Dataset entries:
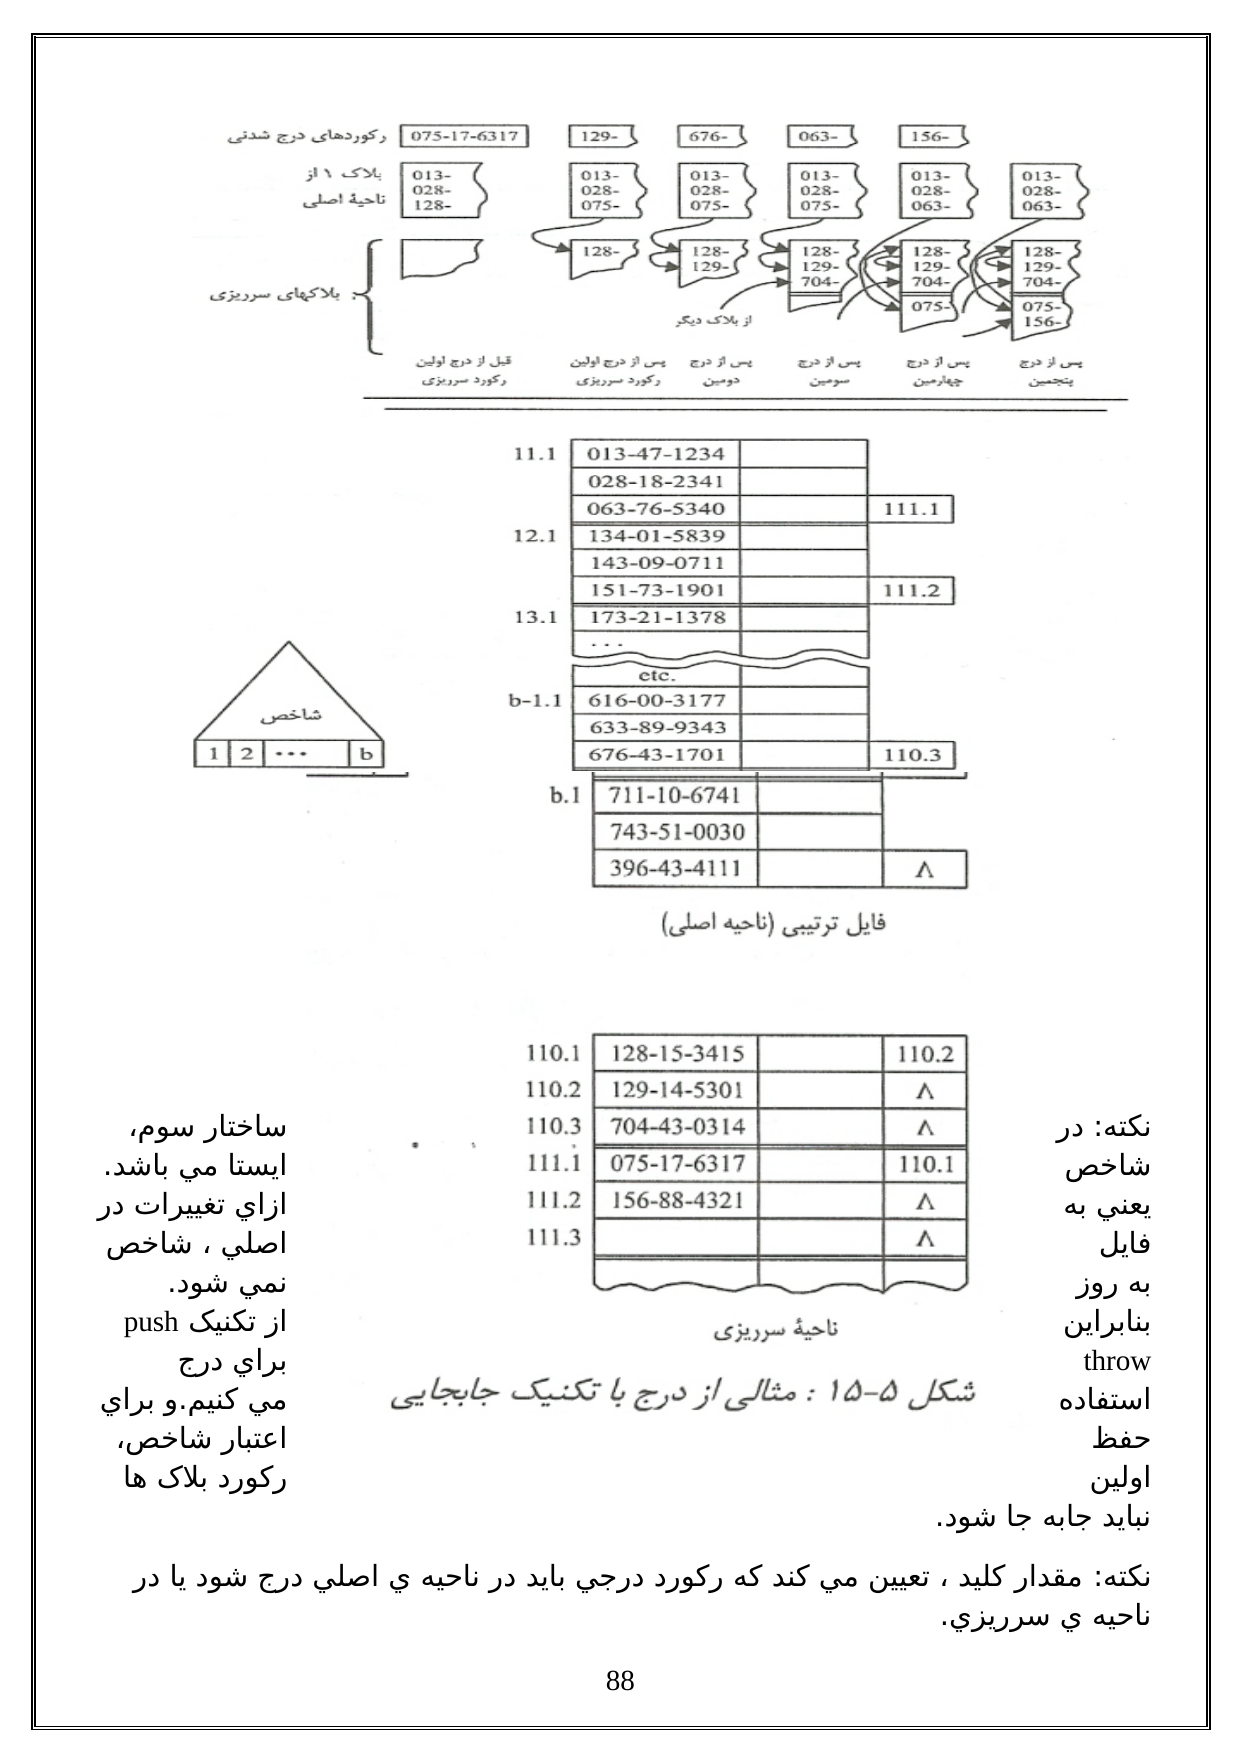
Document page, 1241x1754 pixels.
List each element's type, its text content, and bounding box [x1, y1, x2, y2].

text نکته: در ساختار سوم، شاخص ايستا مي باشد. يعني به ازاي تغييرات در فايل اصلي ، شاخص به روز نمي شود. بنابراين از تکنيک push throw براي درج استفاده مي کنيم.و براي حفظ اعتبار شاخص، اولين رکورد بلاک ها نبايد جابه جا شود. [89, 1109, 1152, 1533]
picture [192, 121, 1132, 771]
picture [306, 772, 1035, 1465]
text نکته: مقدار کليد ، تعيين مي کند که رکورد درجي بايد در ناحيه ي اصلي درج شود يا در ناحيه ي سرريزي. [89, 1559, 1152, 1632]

Work to be completed> What is needed is an exact reproduction of the data, pictures excluded.

Answer>
Document page, 1241x1754 pixels.
List each element's type, its text content, and bounding box [x1, y1, x2, y2].

text نکته: در ساختار سوم، شاخص ايستا مي باشد. يعني به ازاي تغييرات در فايل اصلي ، شاخص به روز نمي شود. بنابراين از تکنيک push throw براي درج استفاده مي کنيم.و براي حفظ اعتبار شاخص، اولين رکورد بلاک ها نبايد جابه جا شود. [89, 1109, 1152, 1533]
picture [192, 121, 1132, 771]
picture [306, 772, 1035, 1465]
text نکته: مقدار کليد ، تعيين مي کند که رکورد درجي بايد در ناحيه ي اصلي درج شود يا در ناحيه ي سرريزي. [89, 1559, 1152, 1632]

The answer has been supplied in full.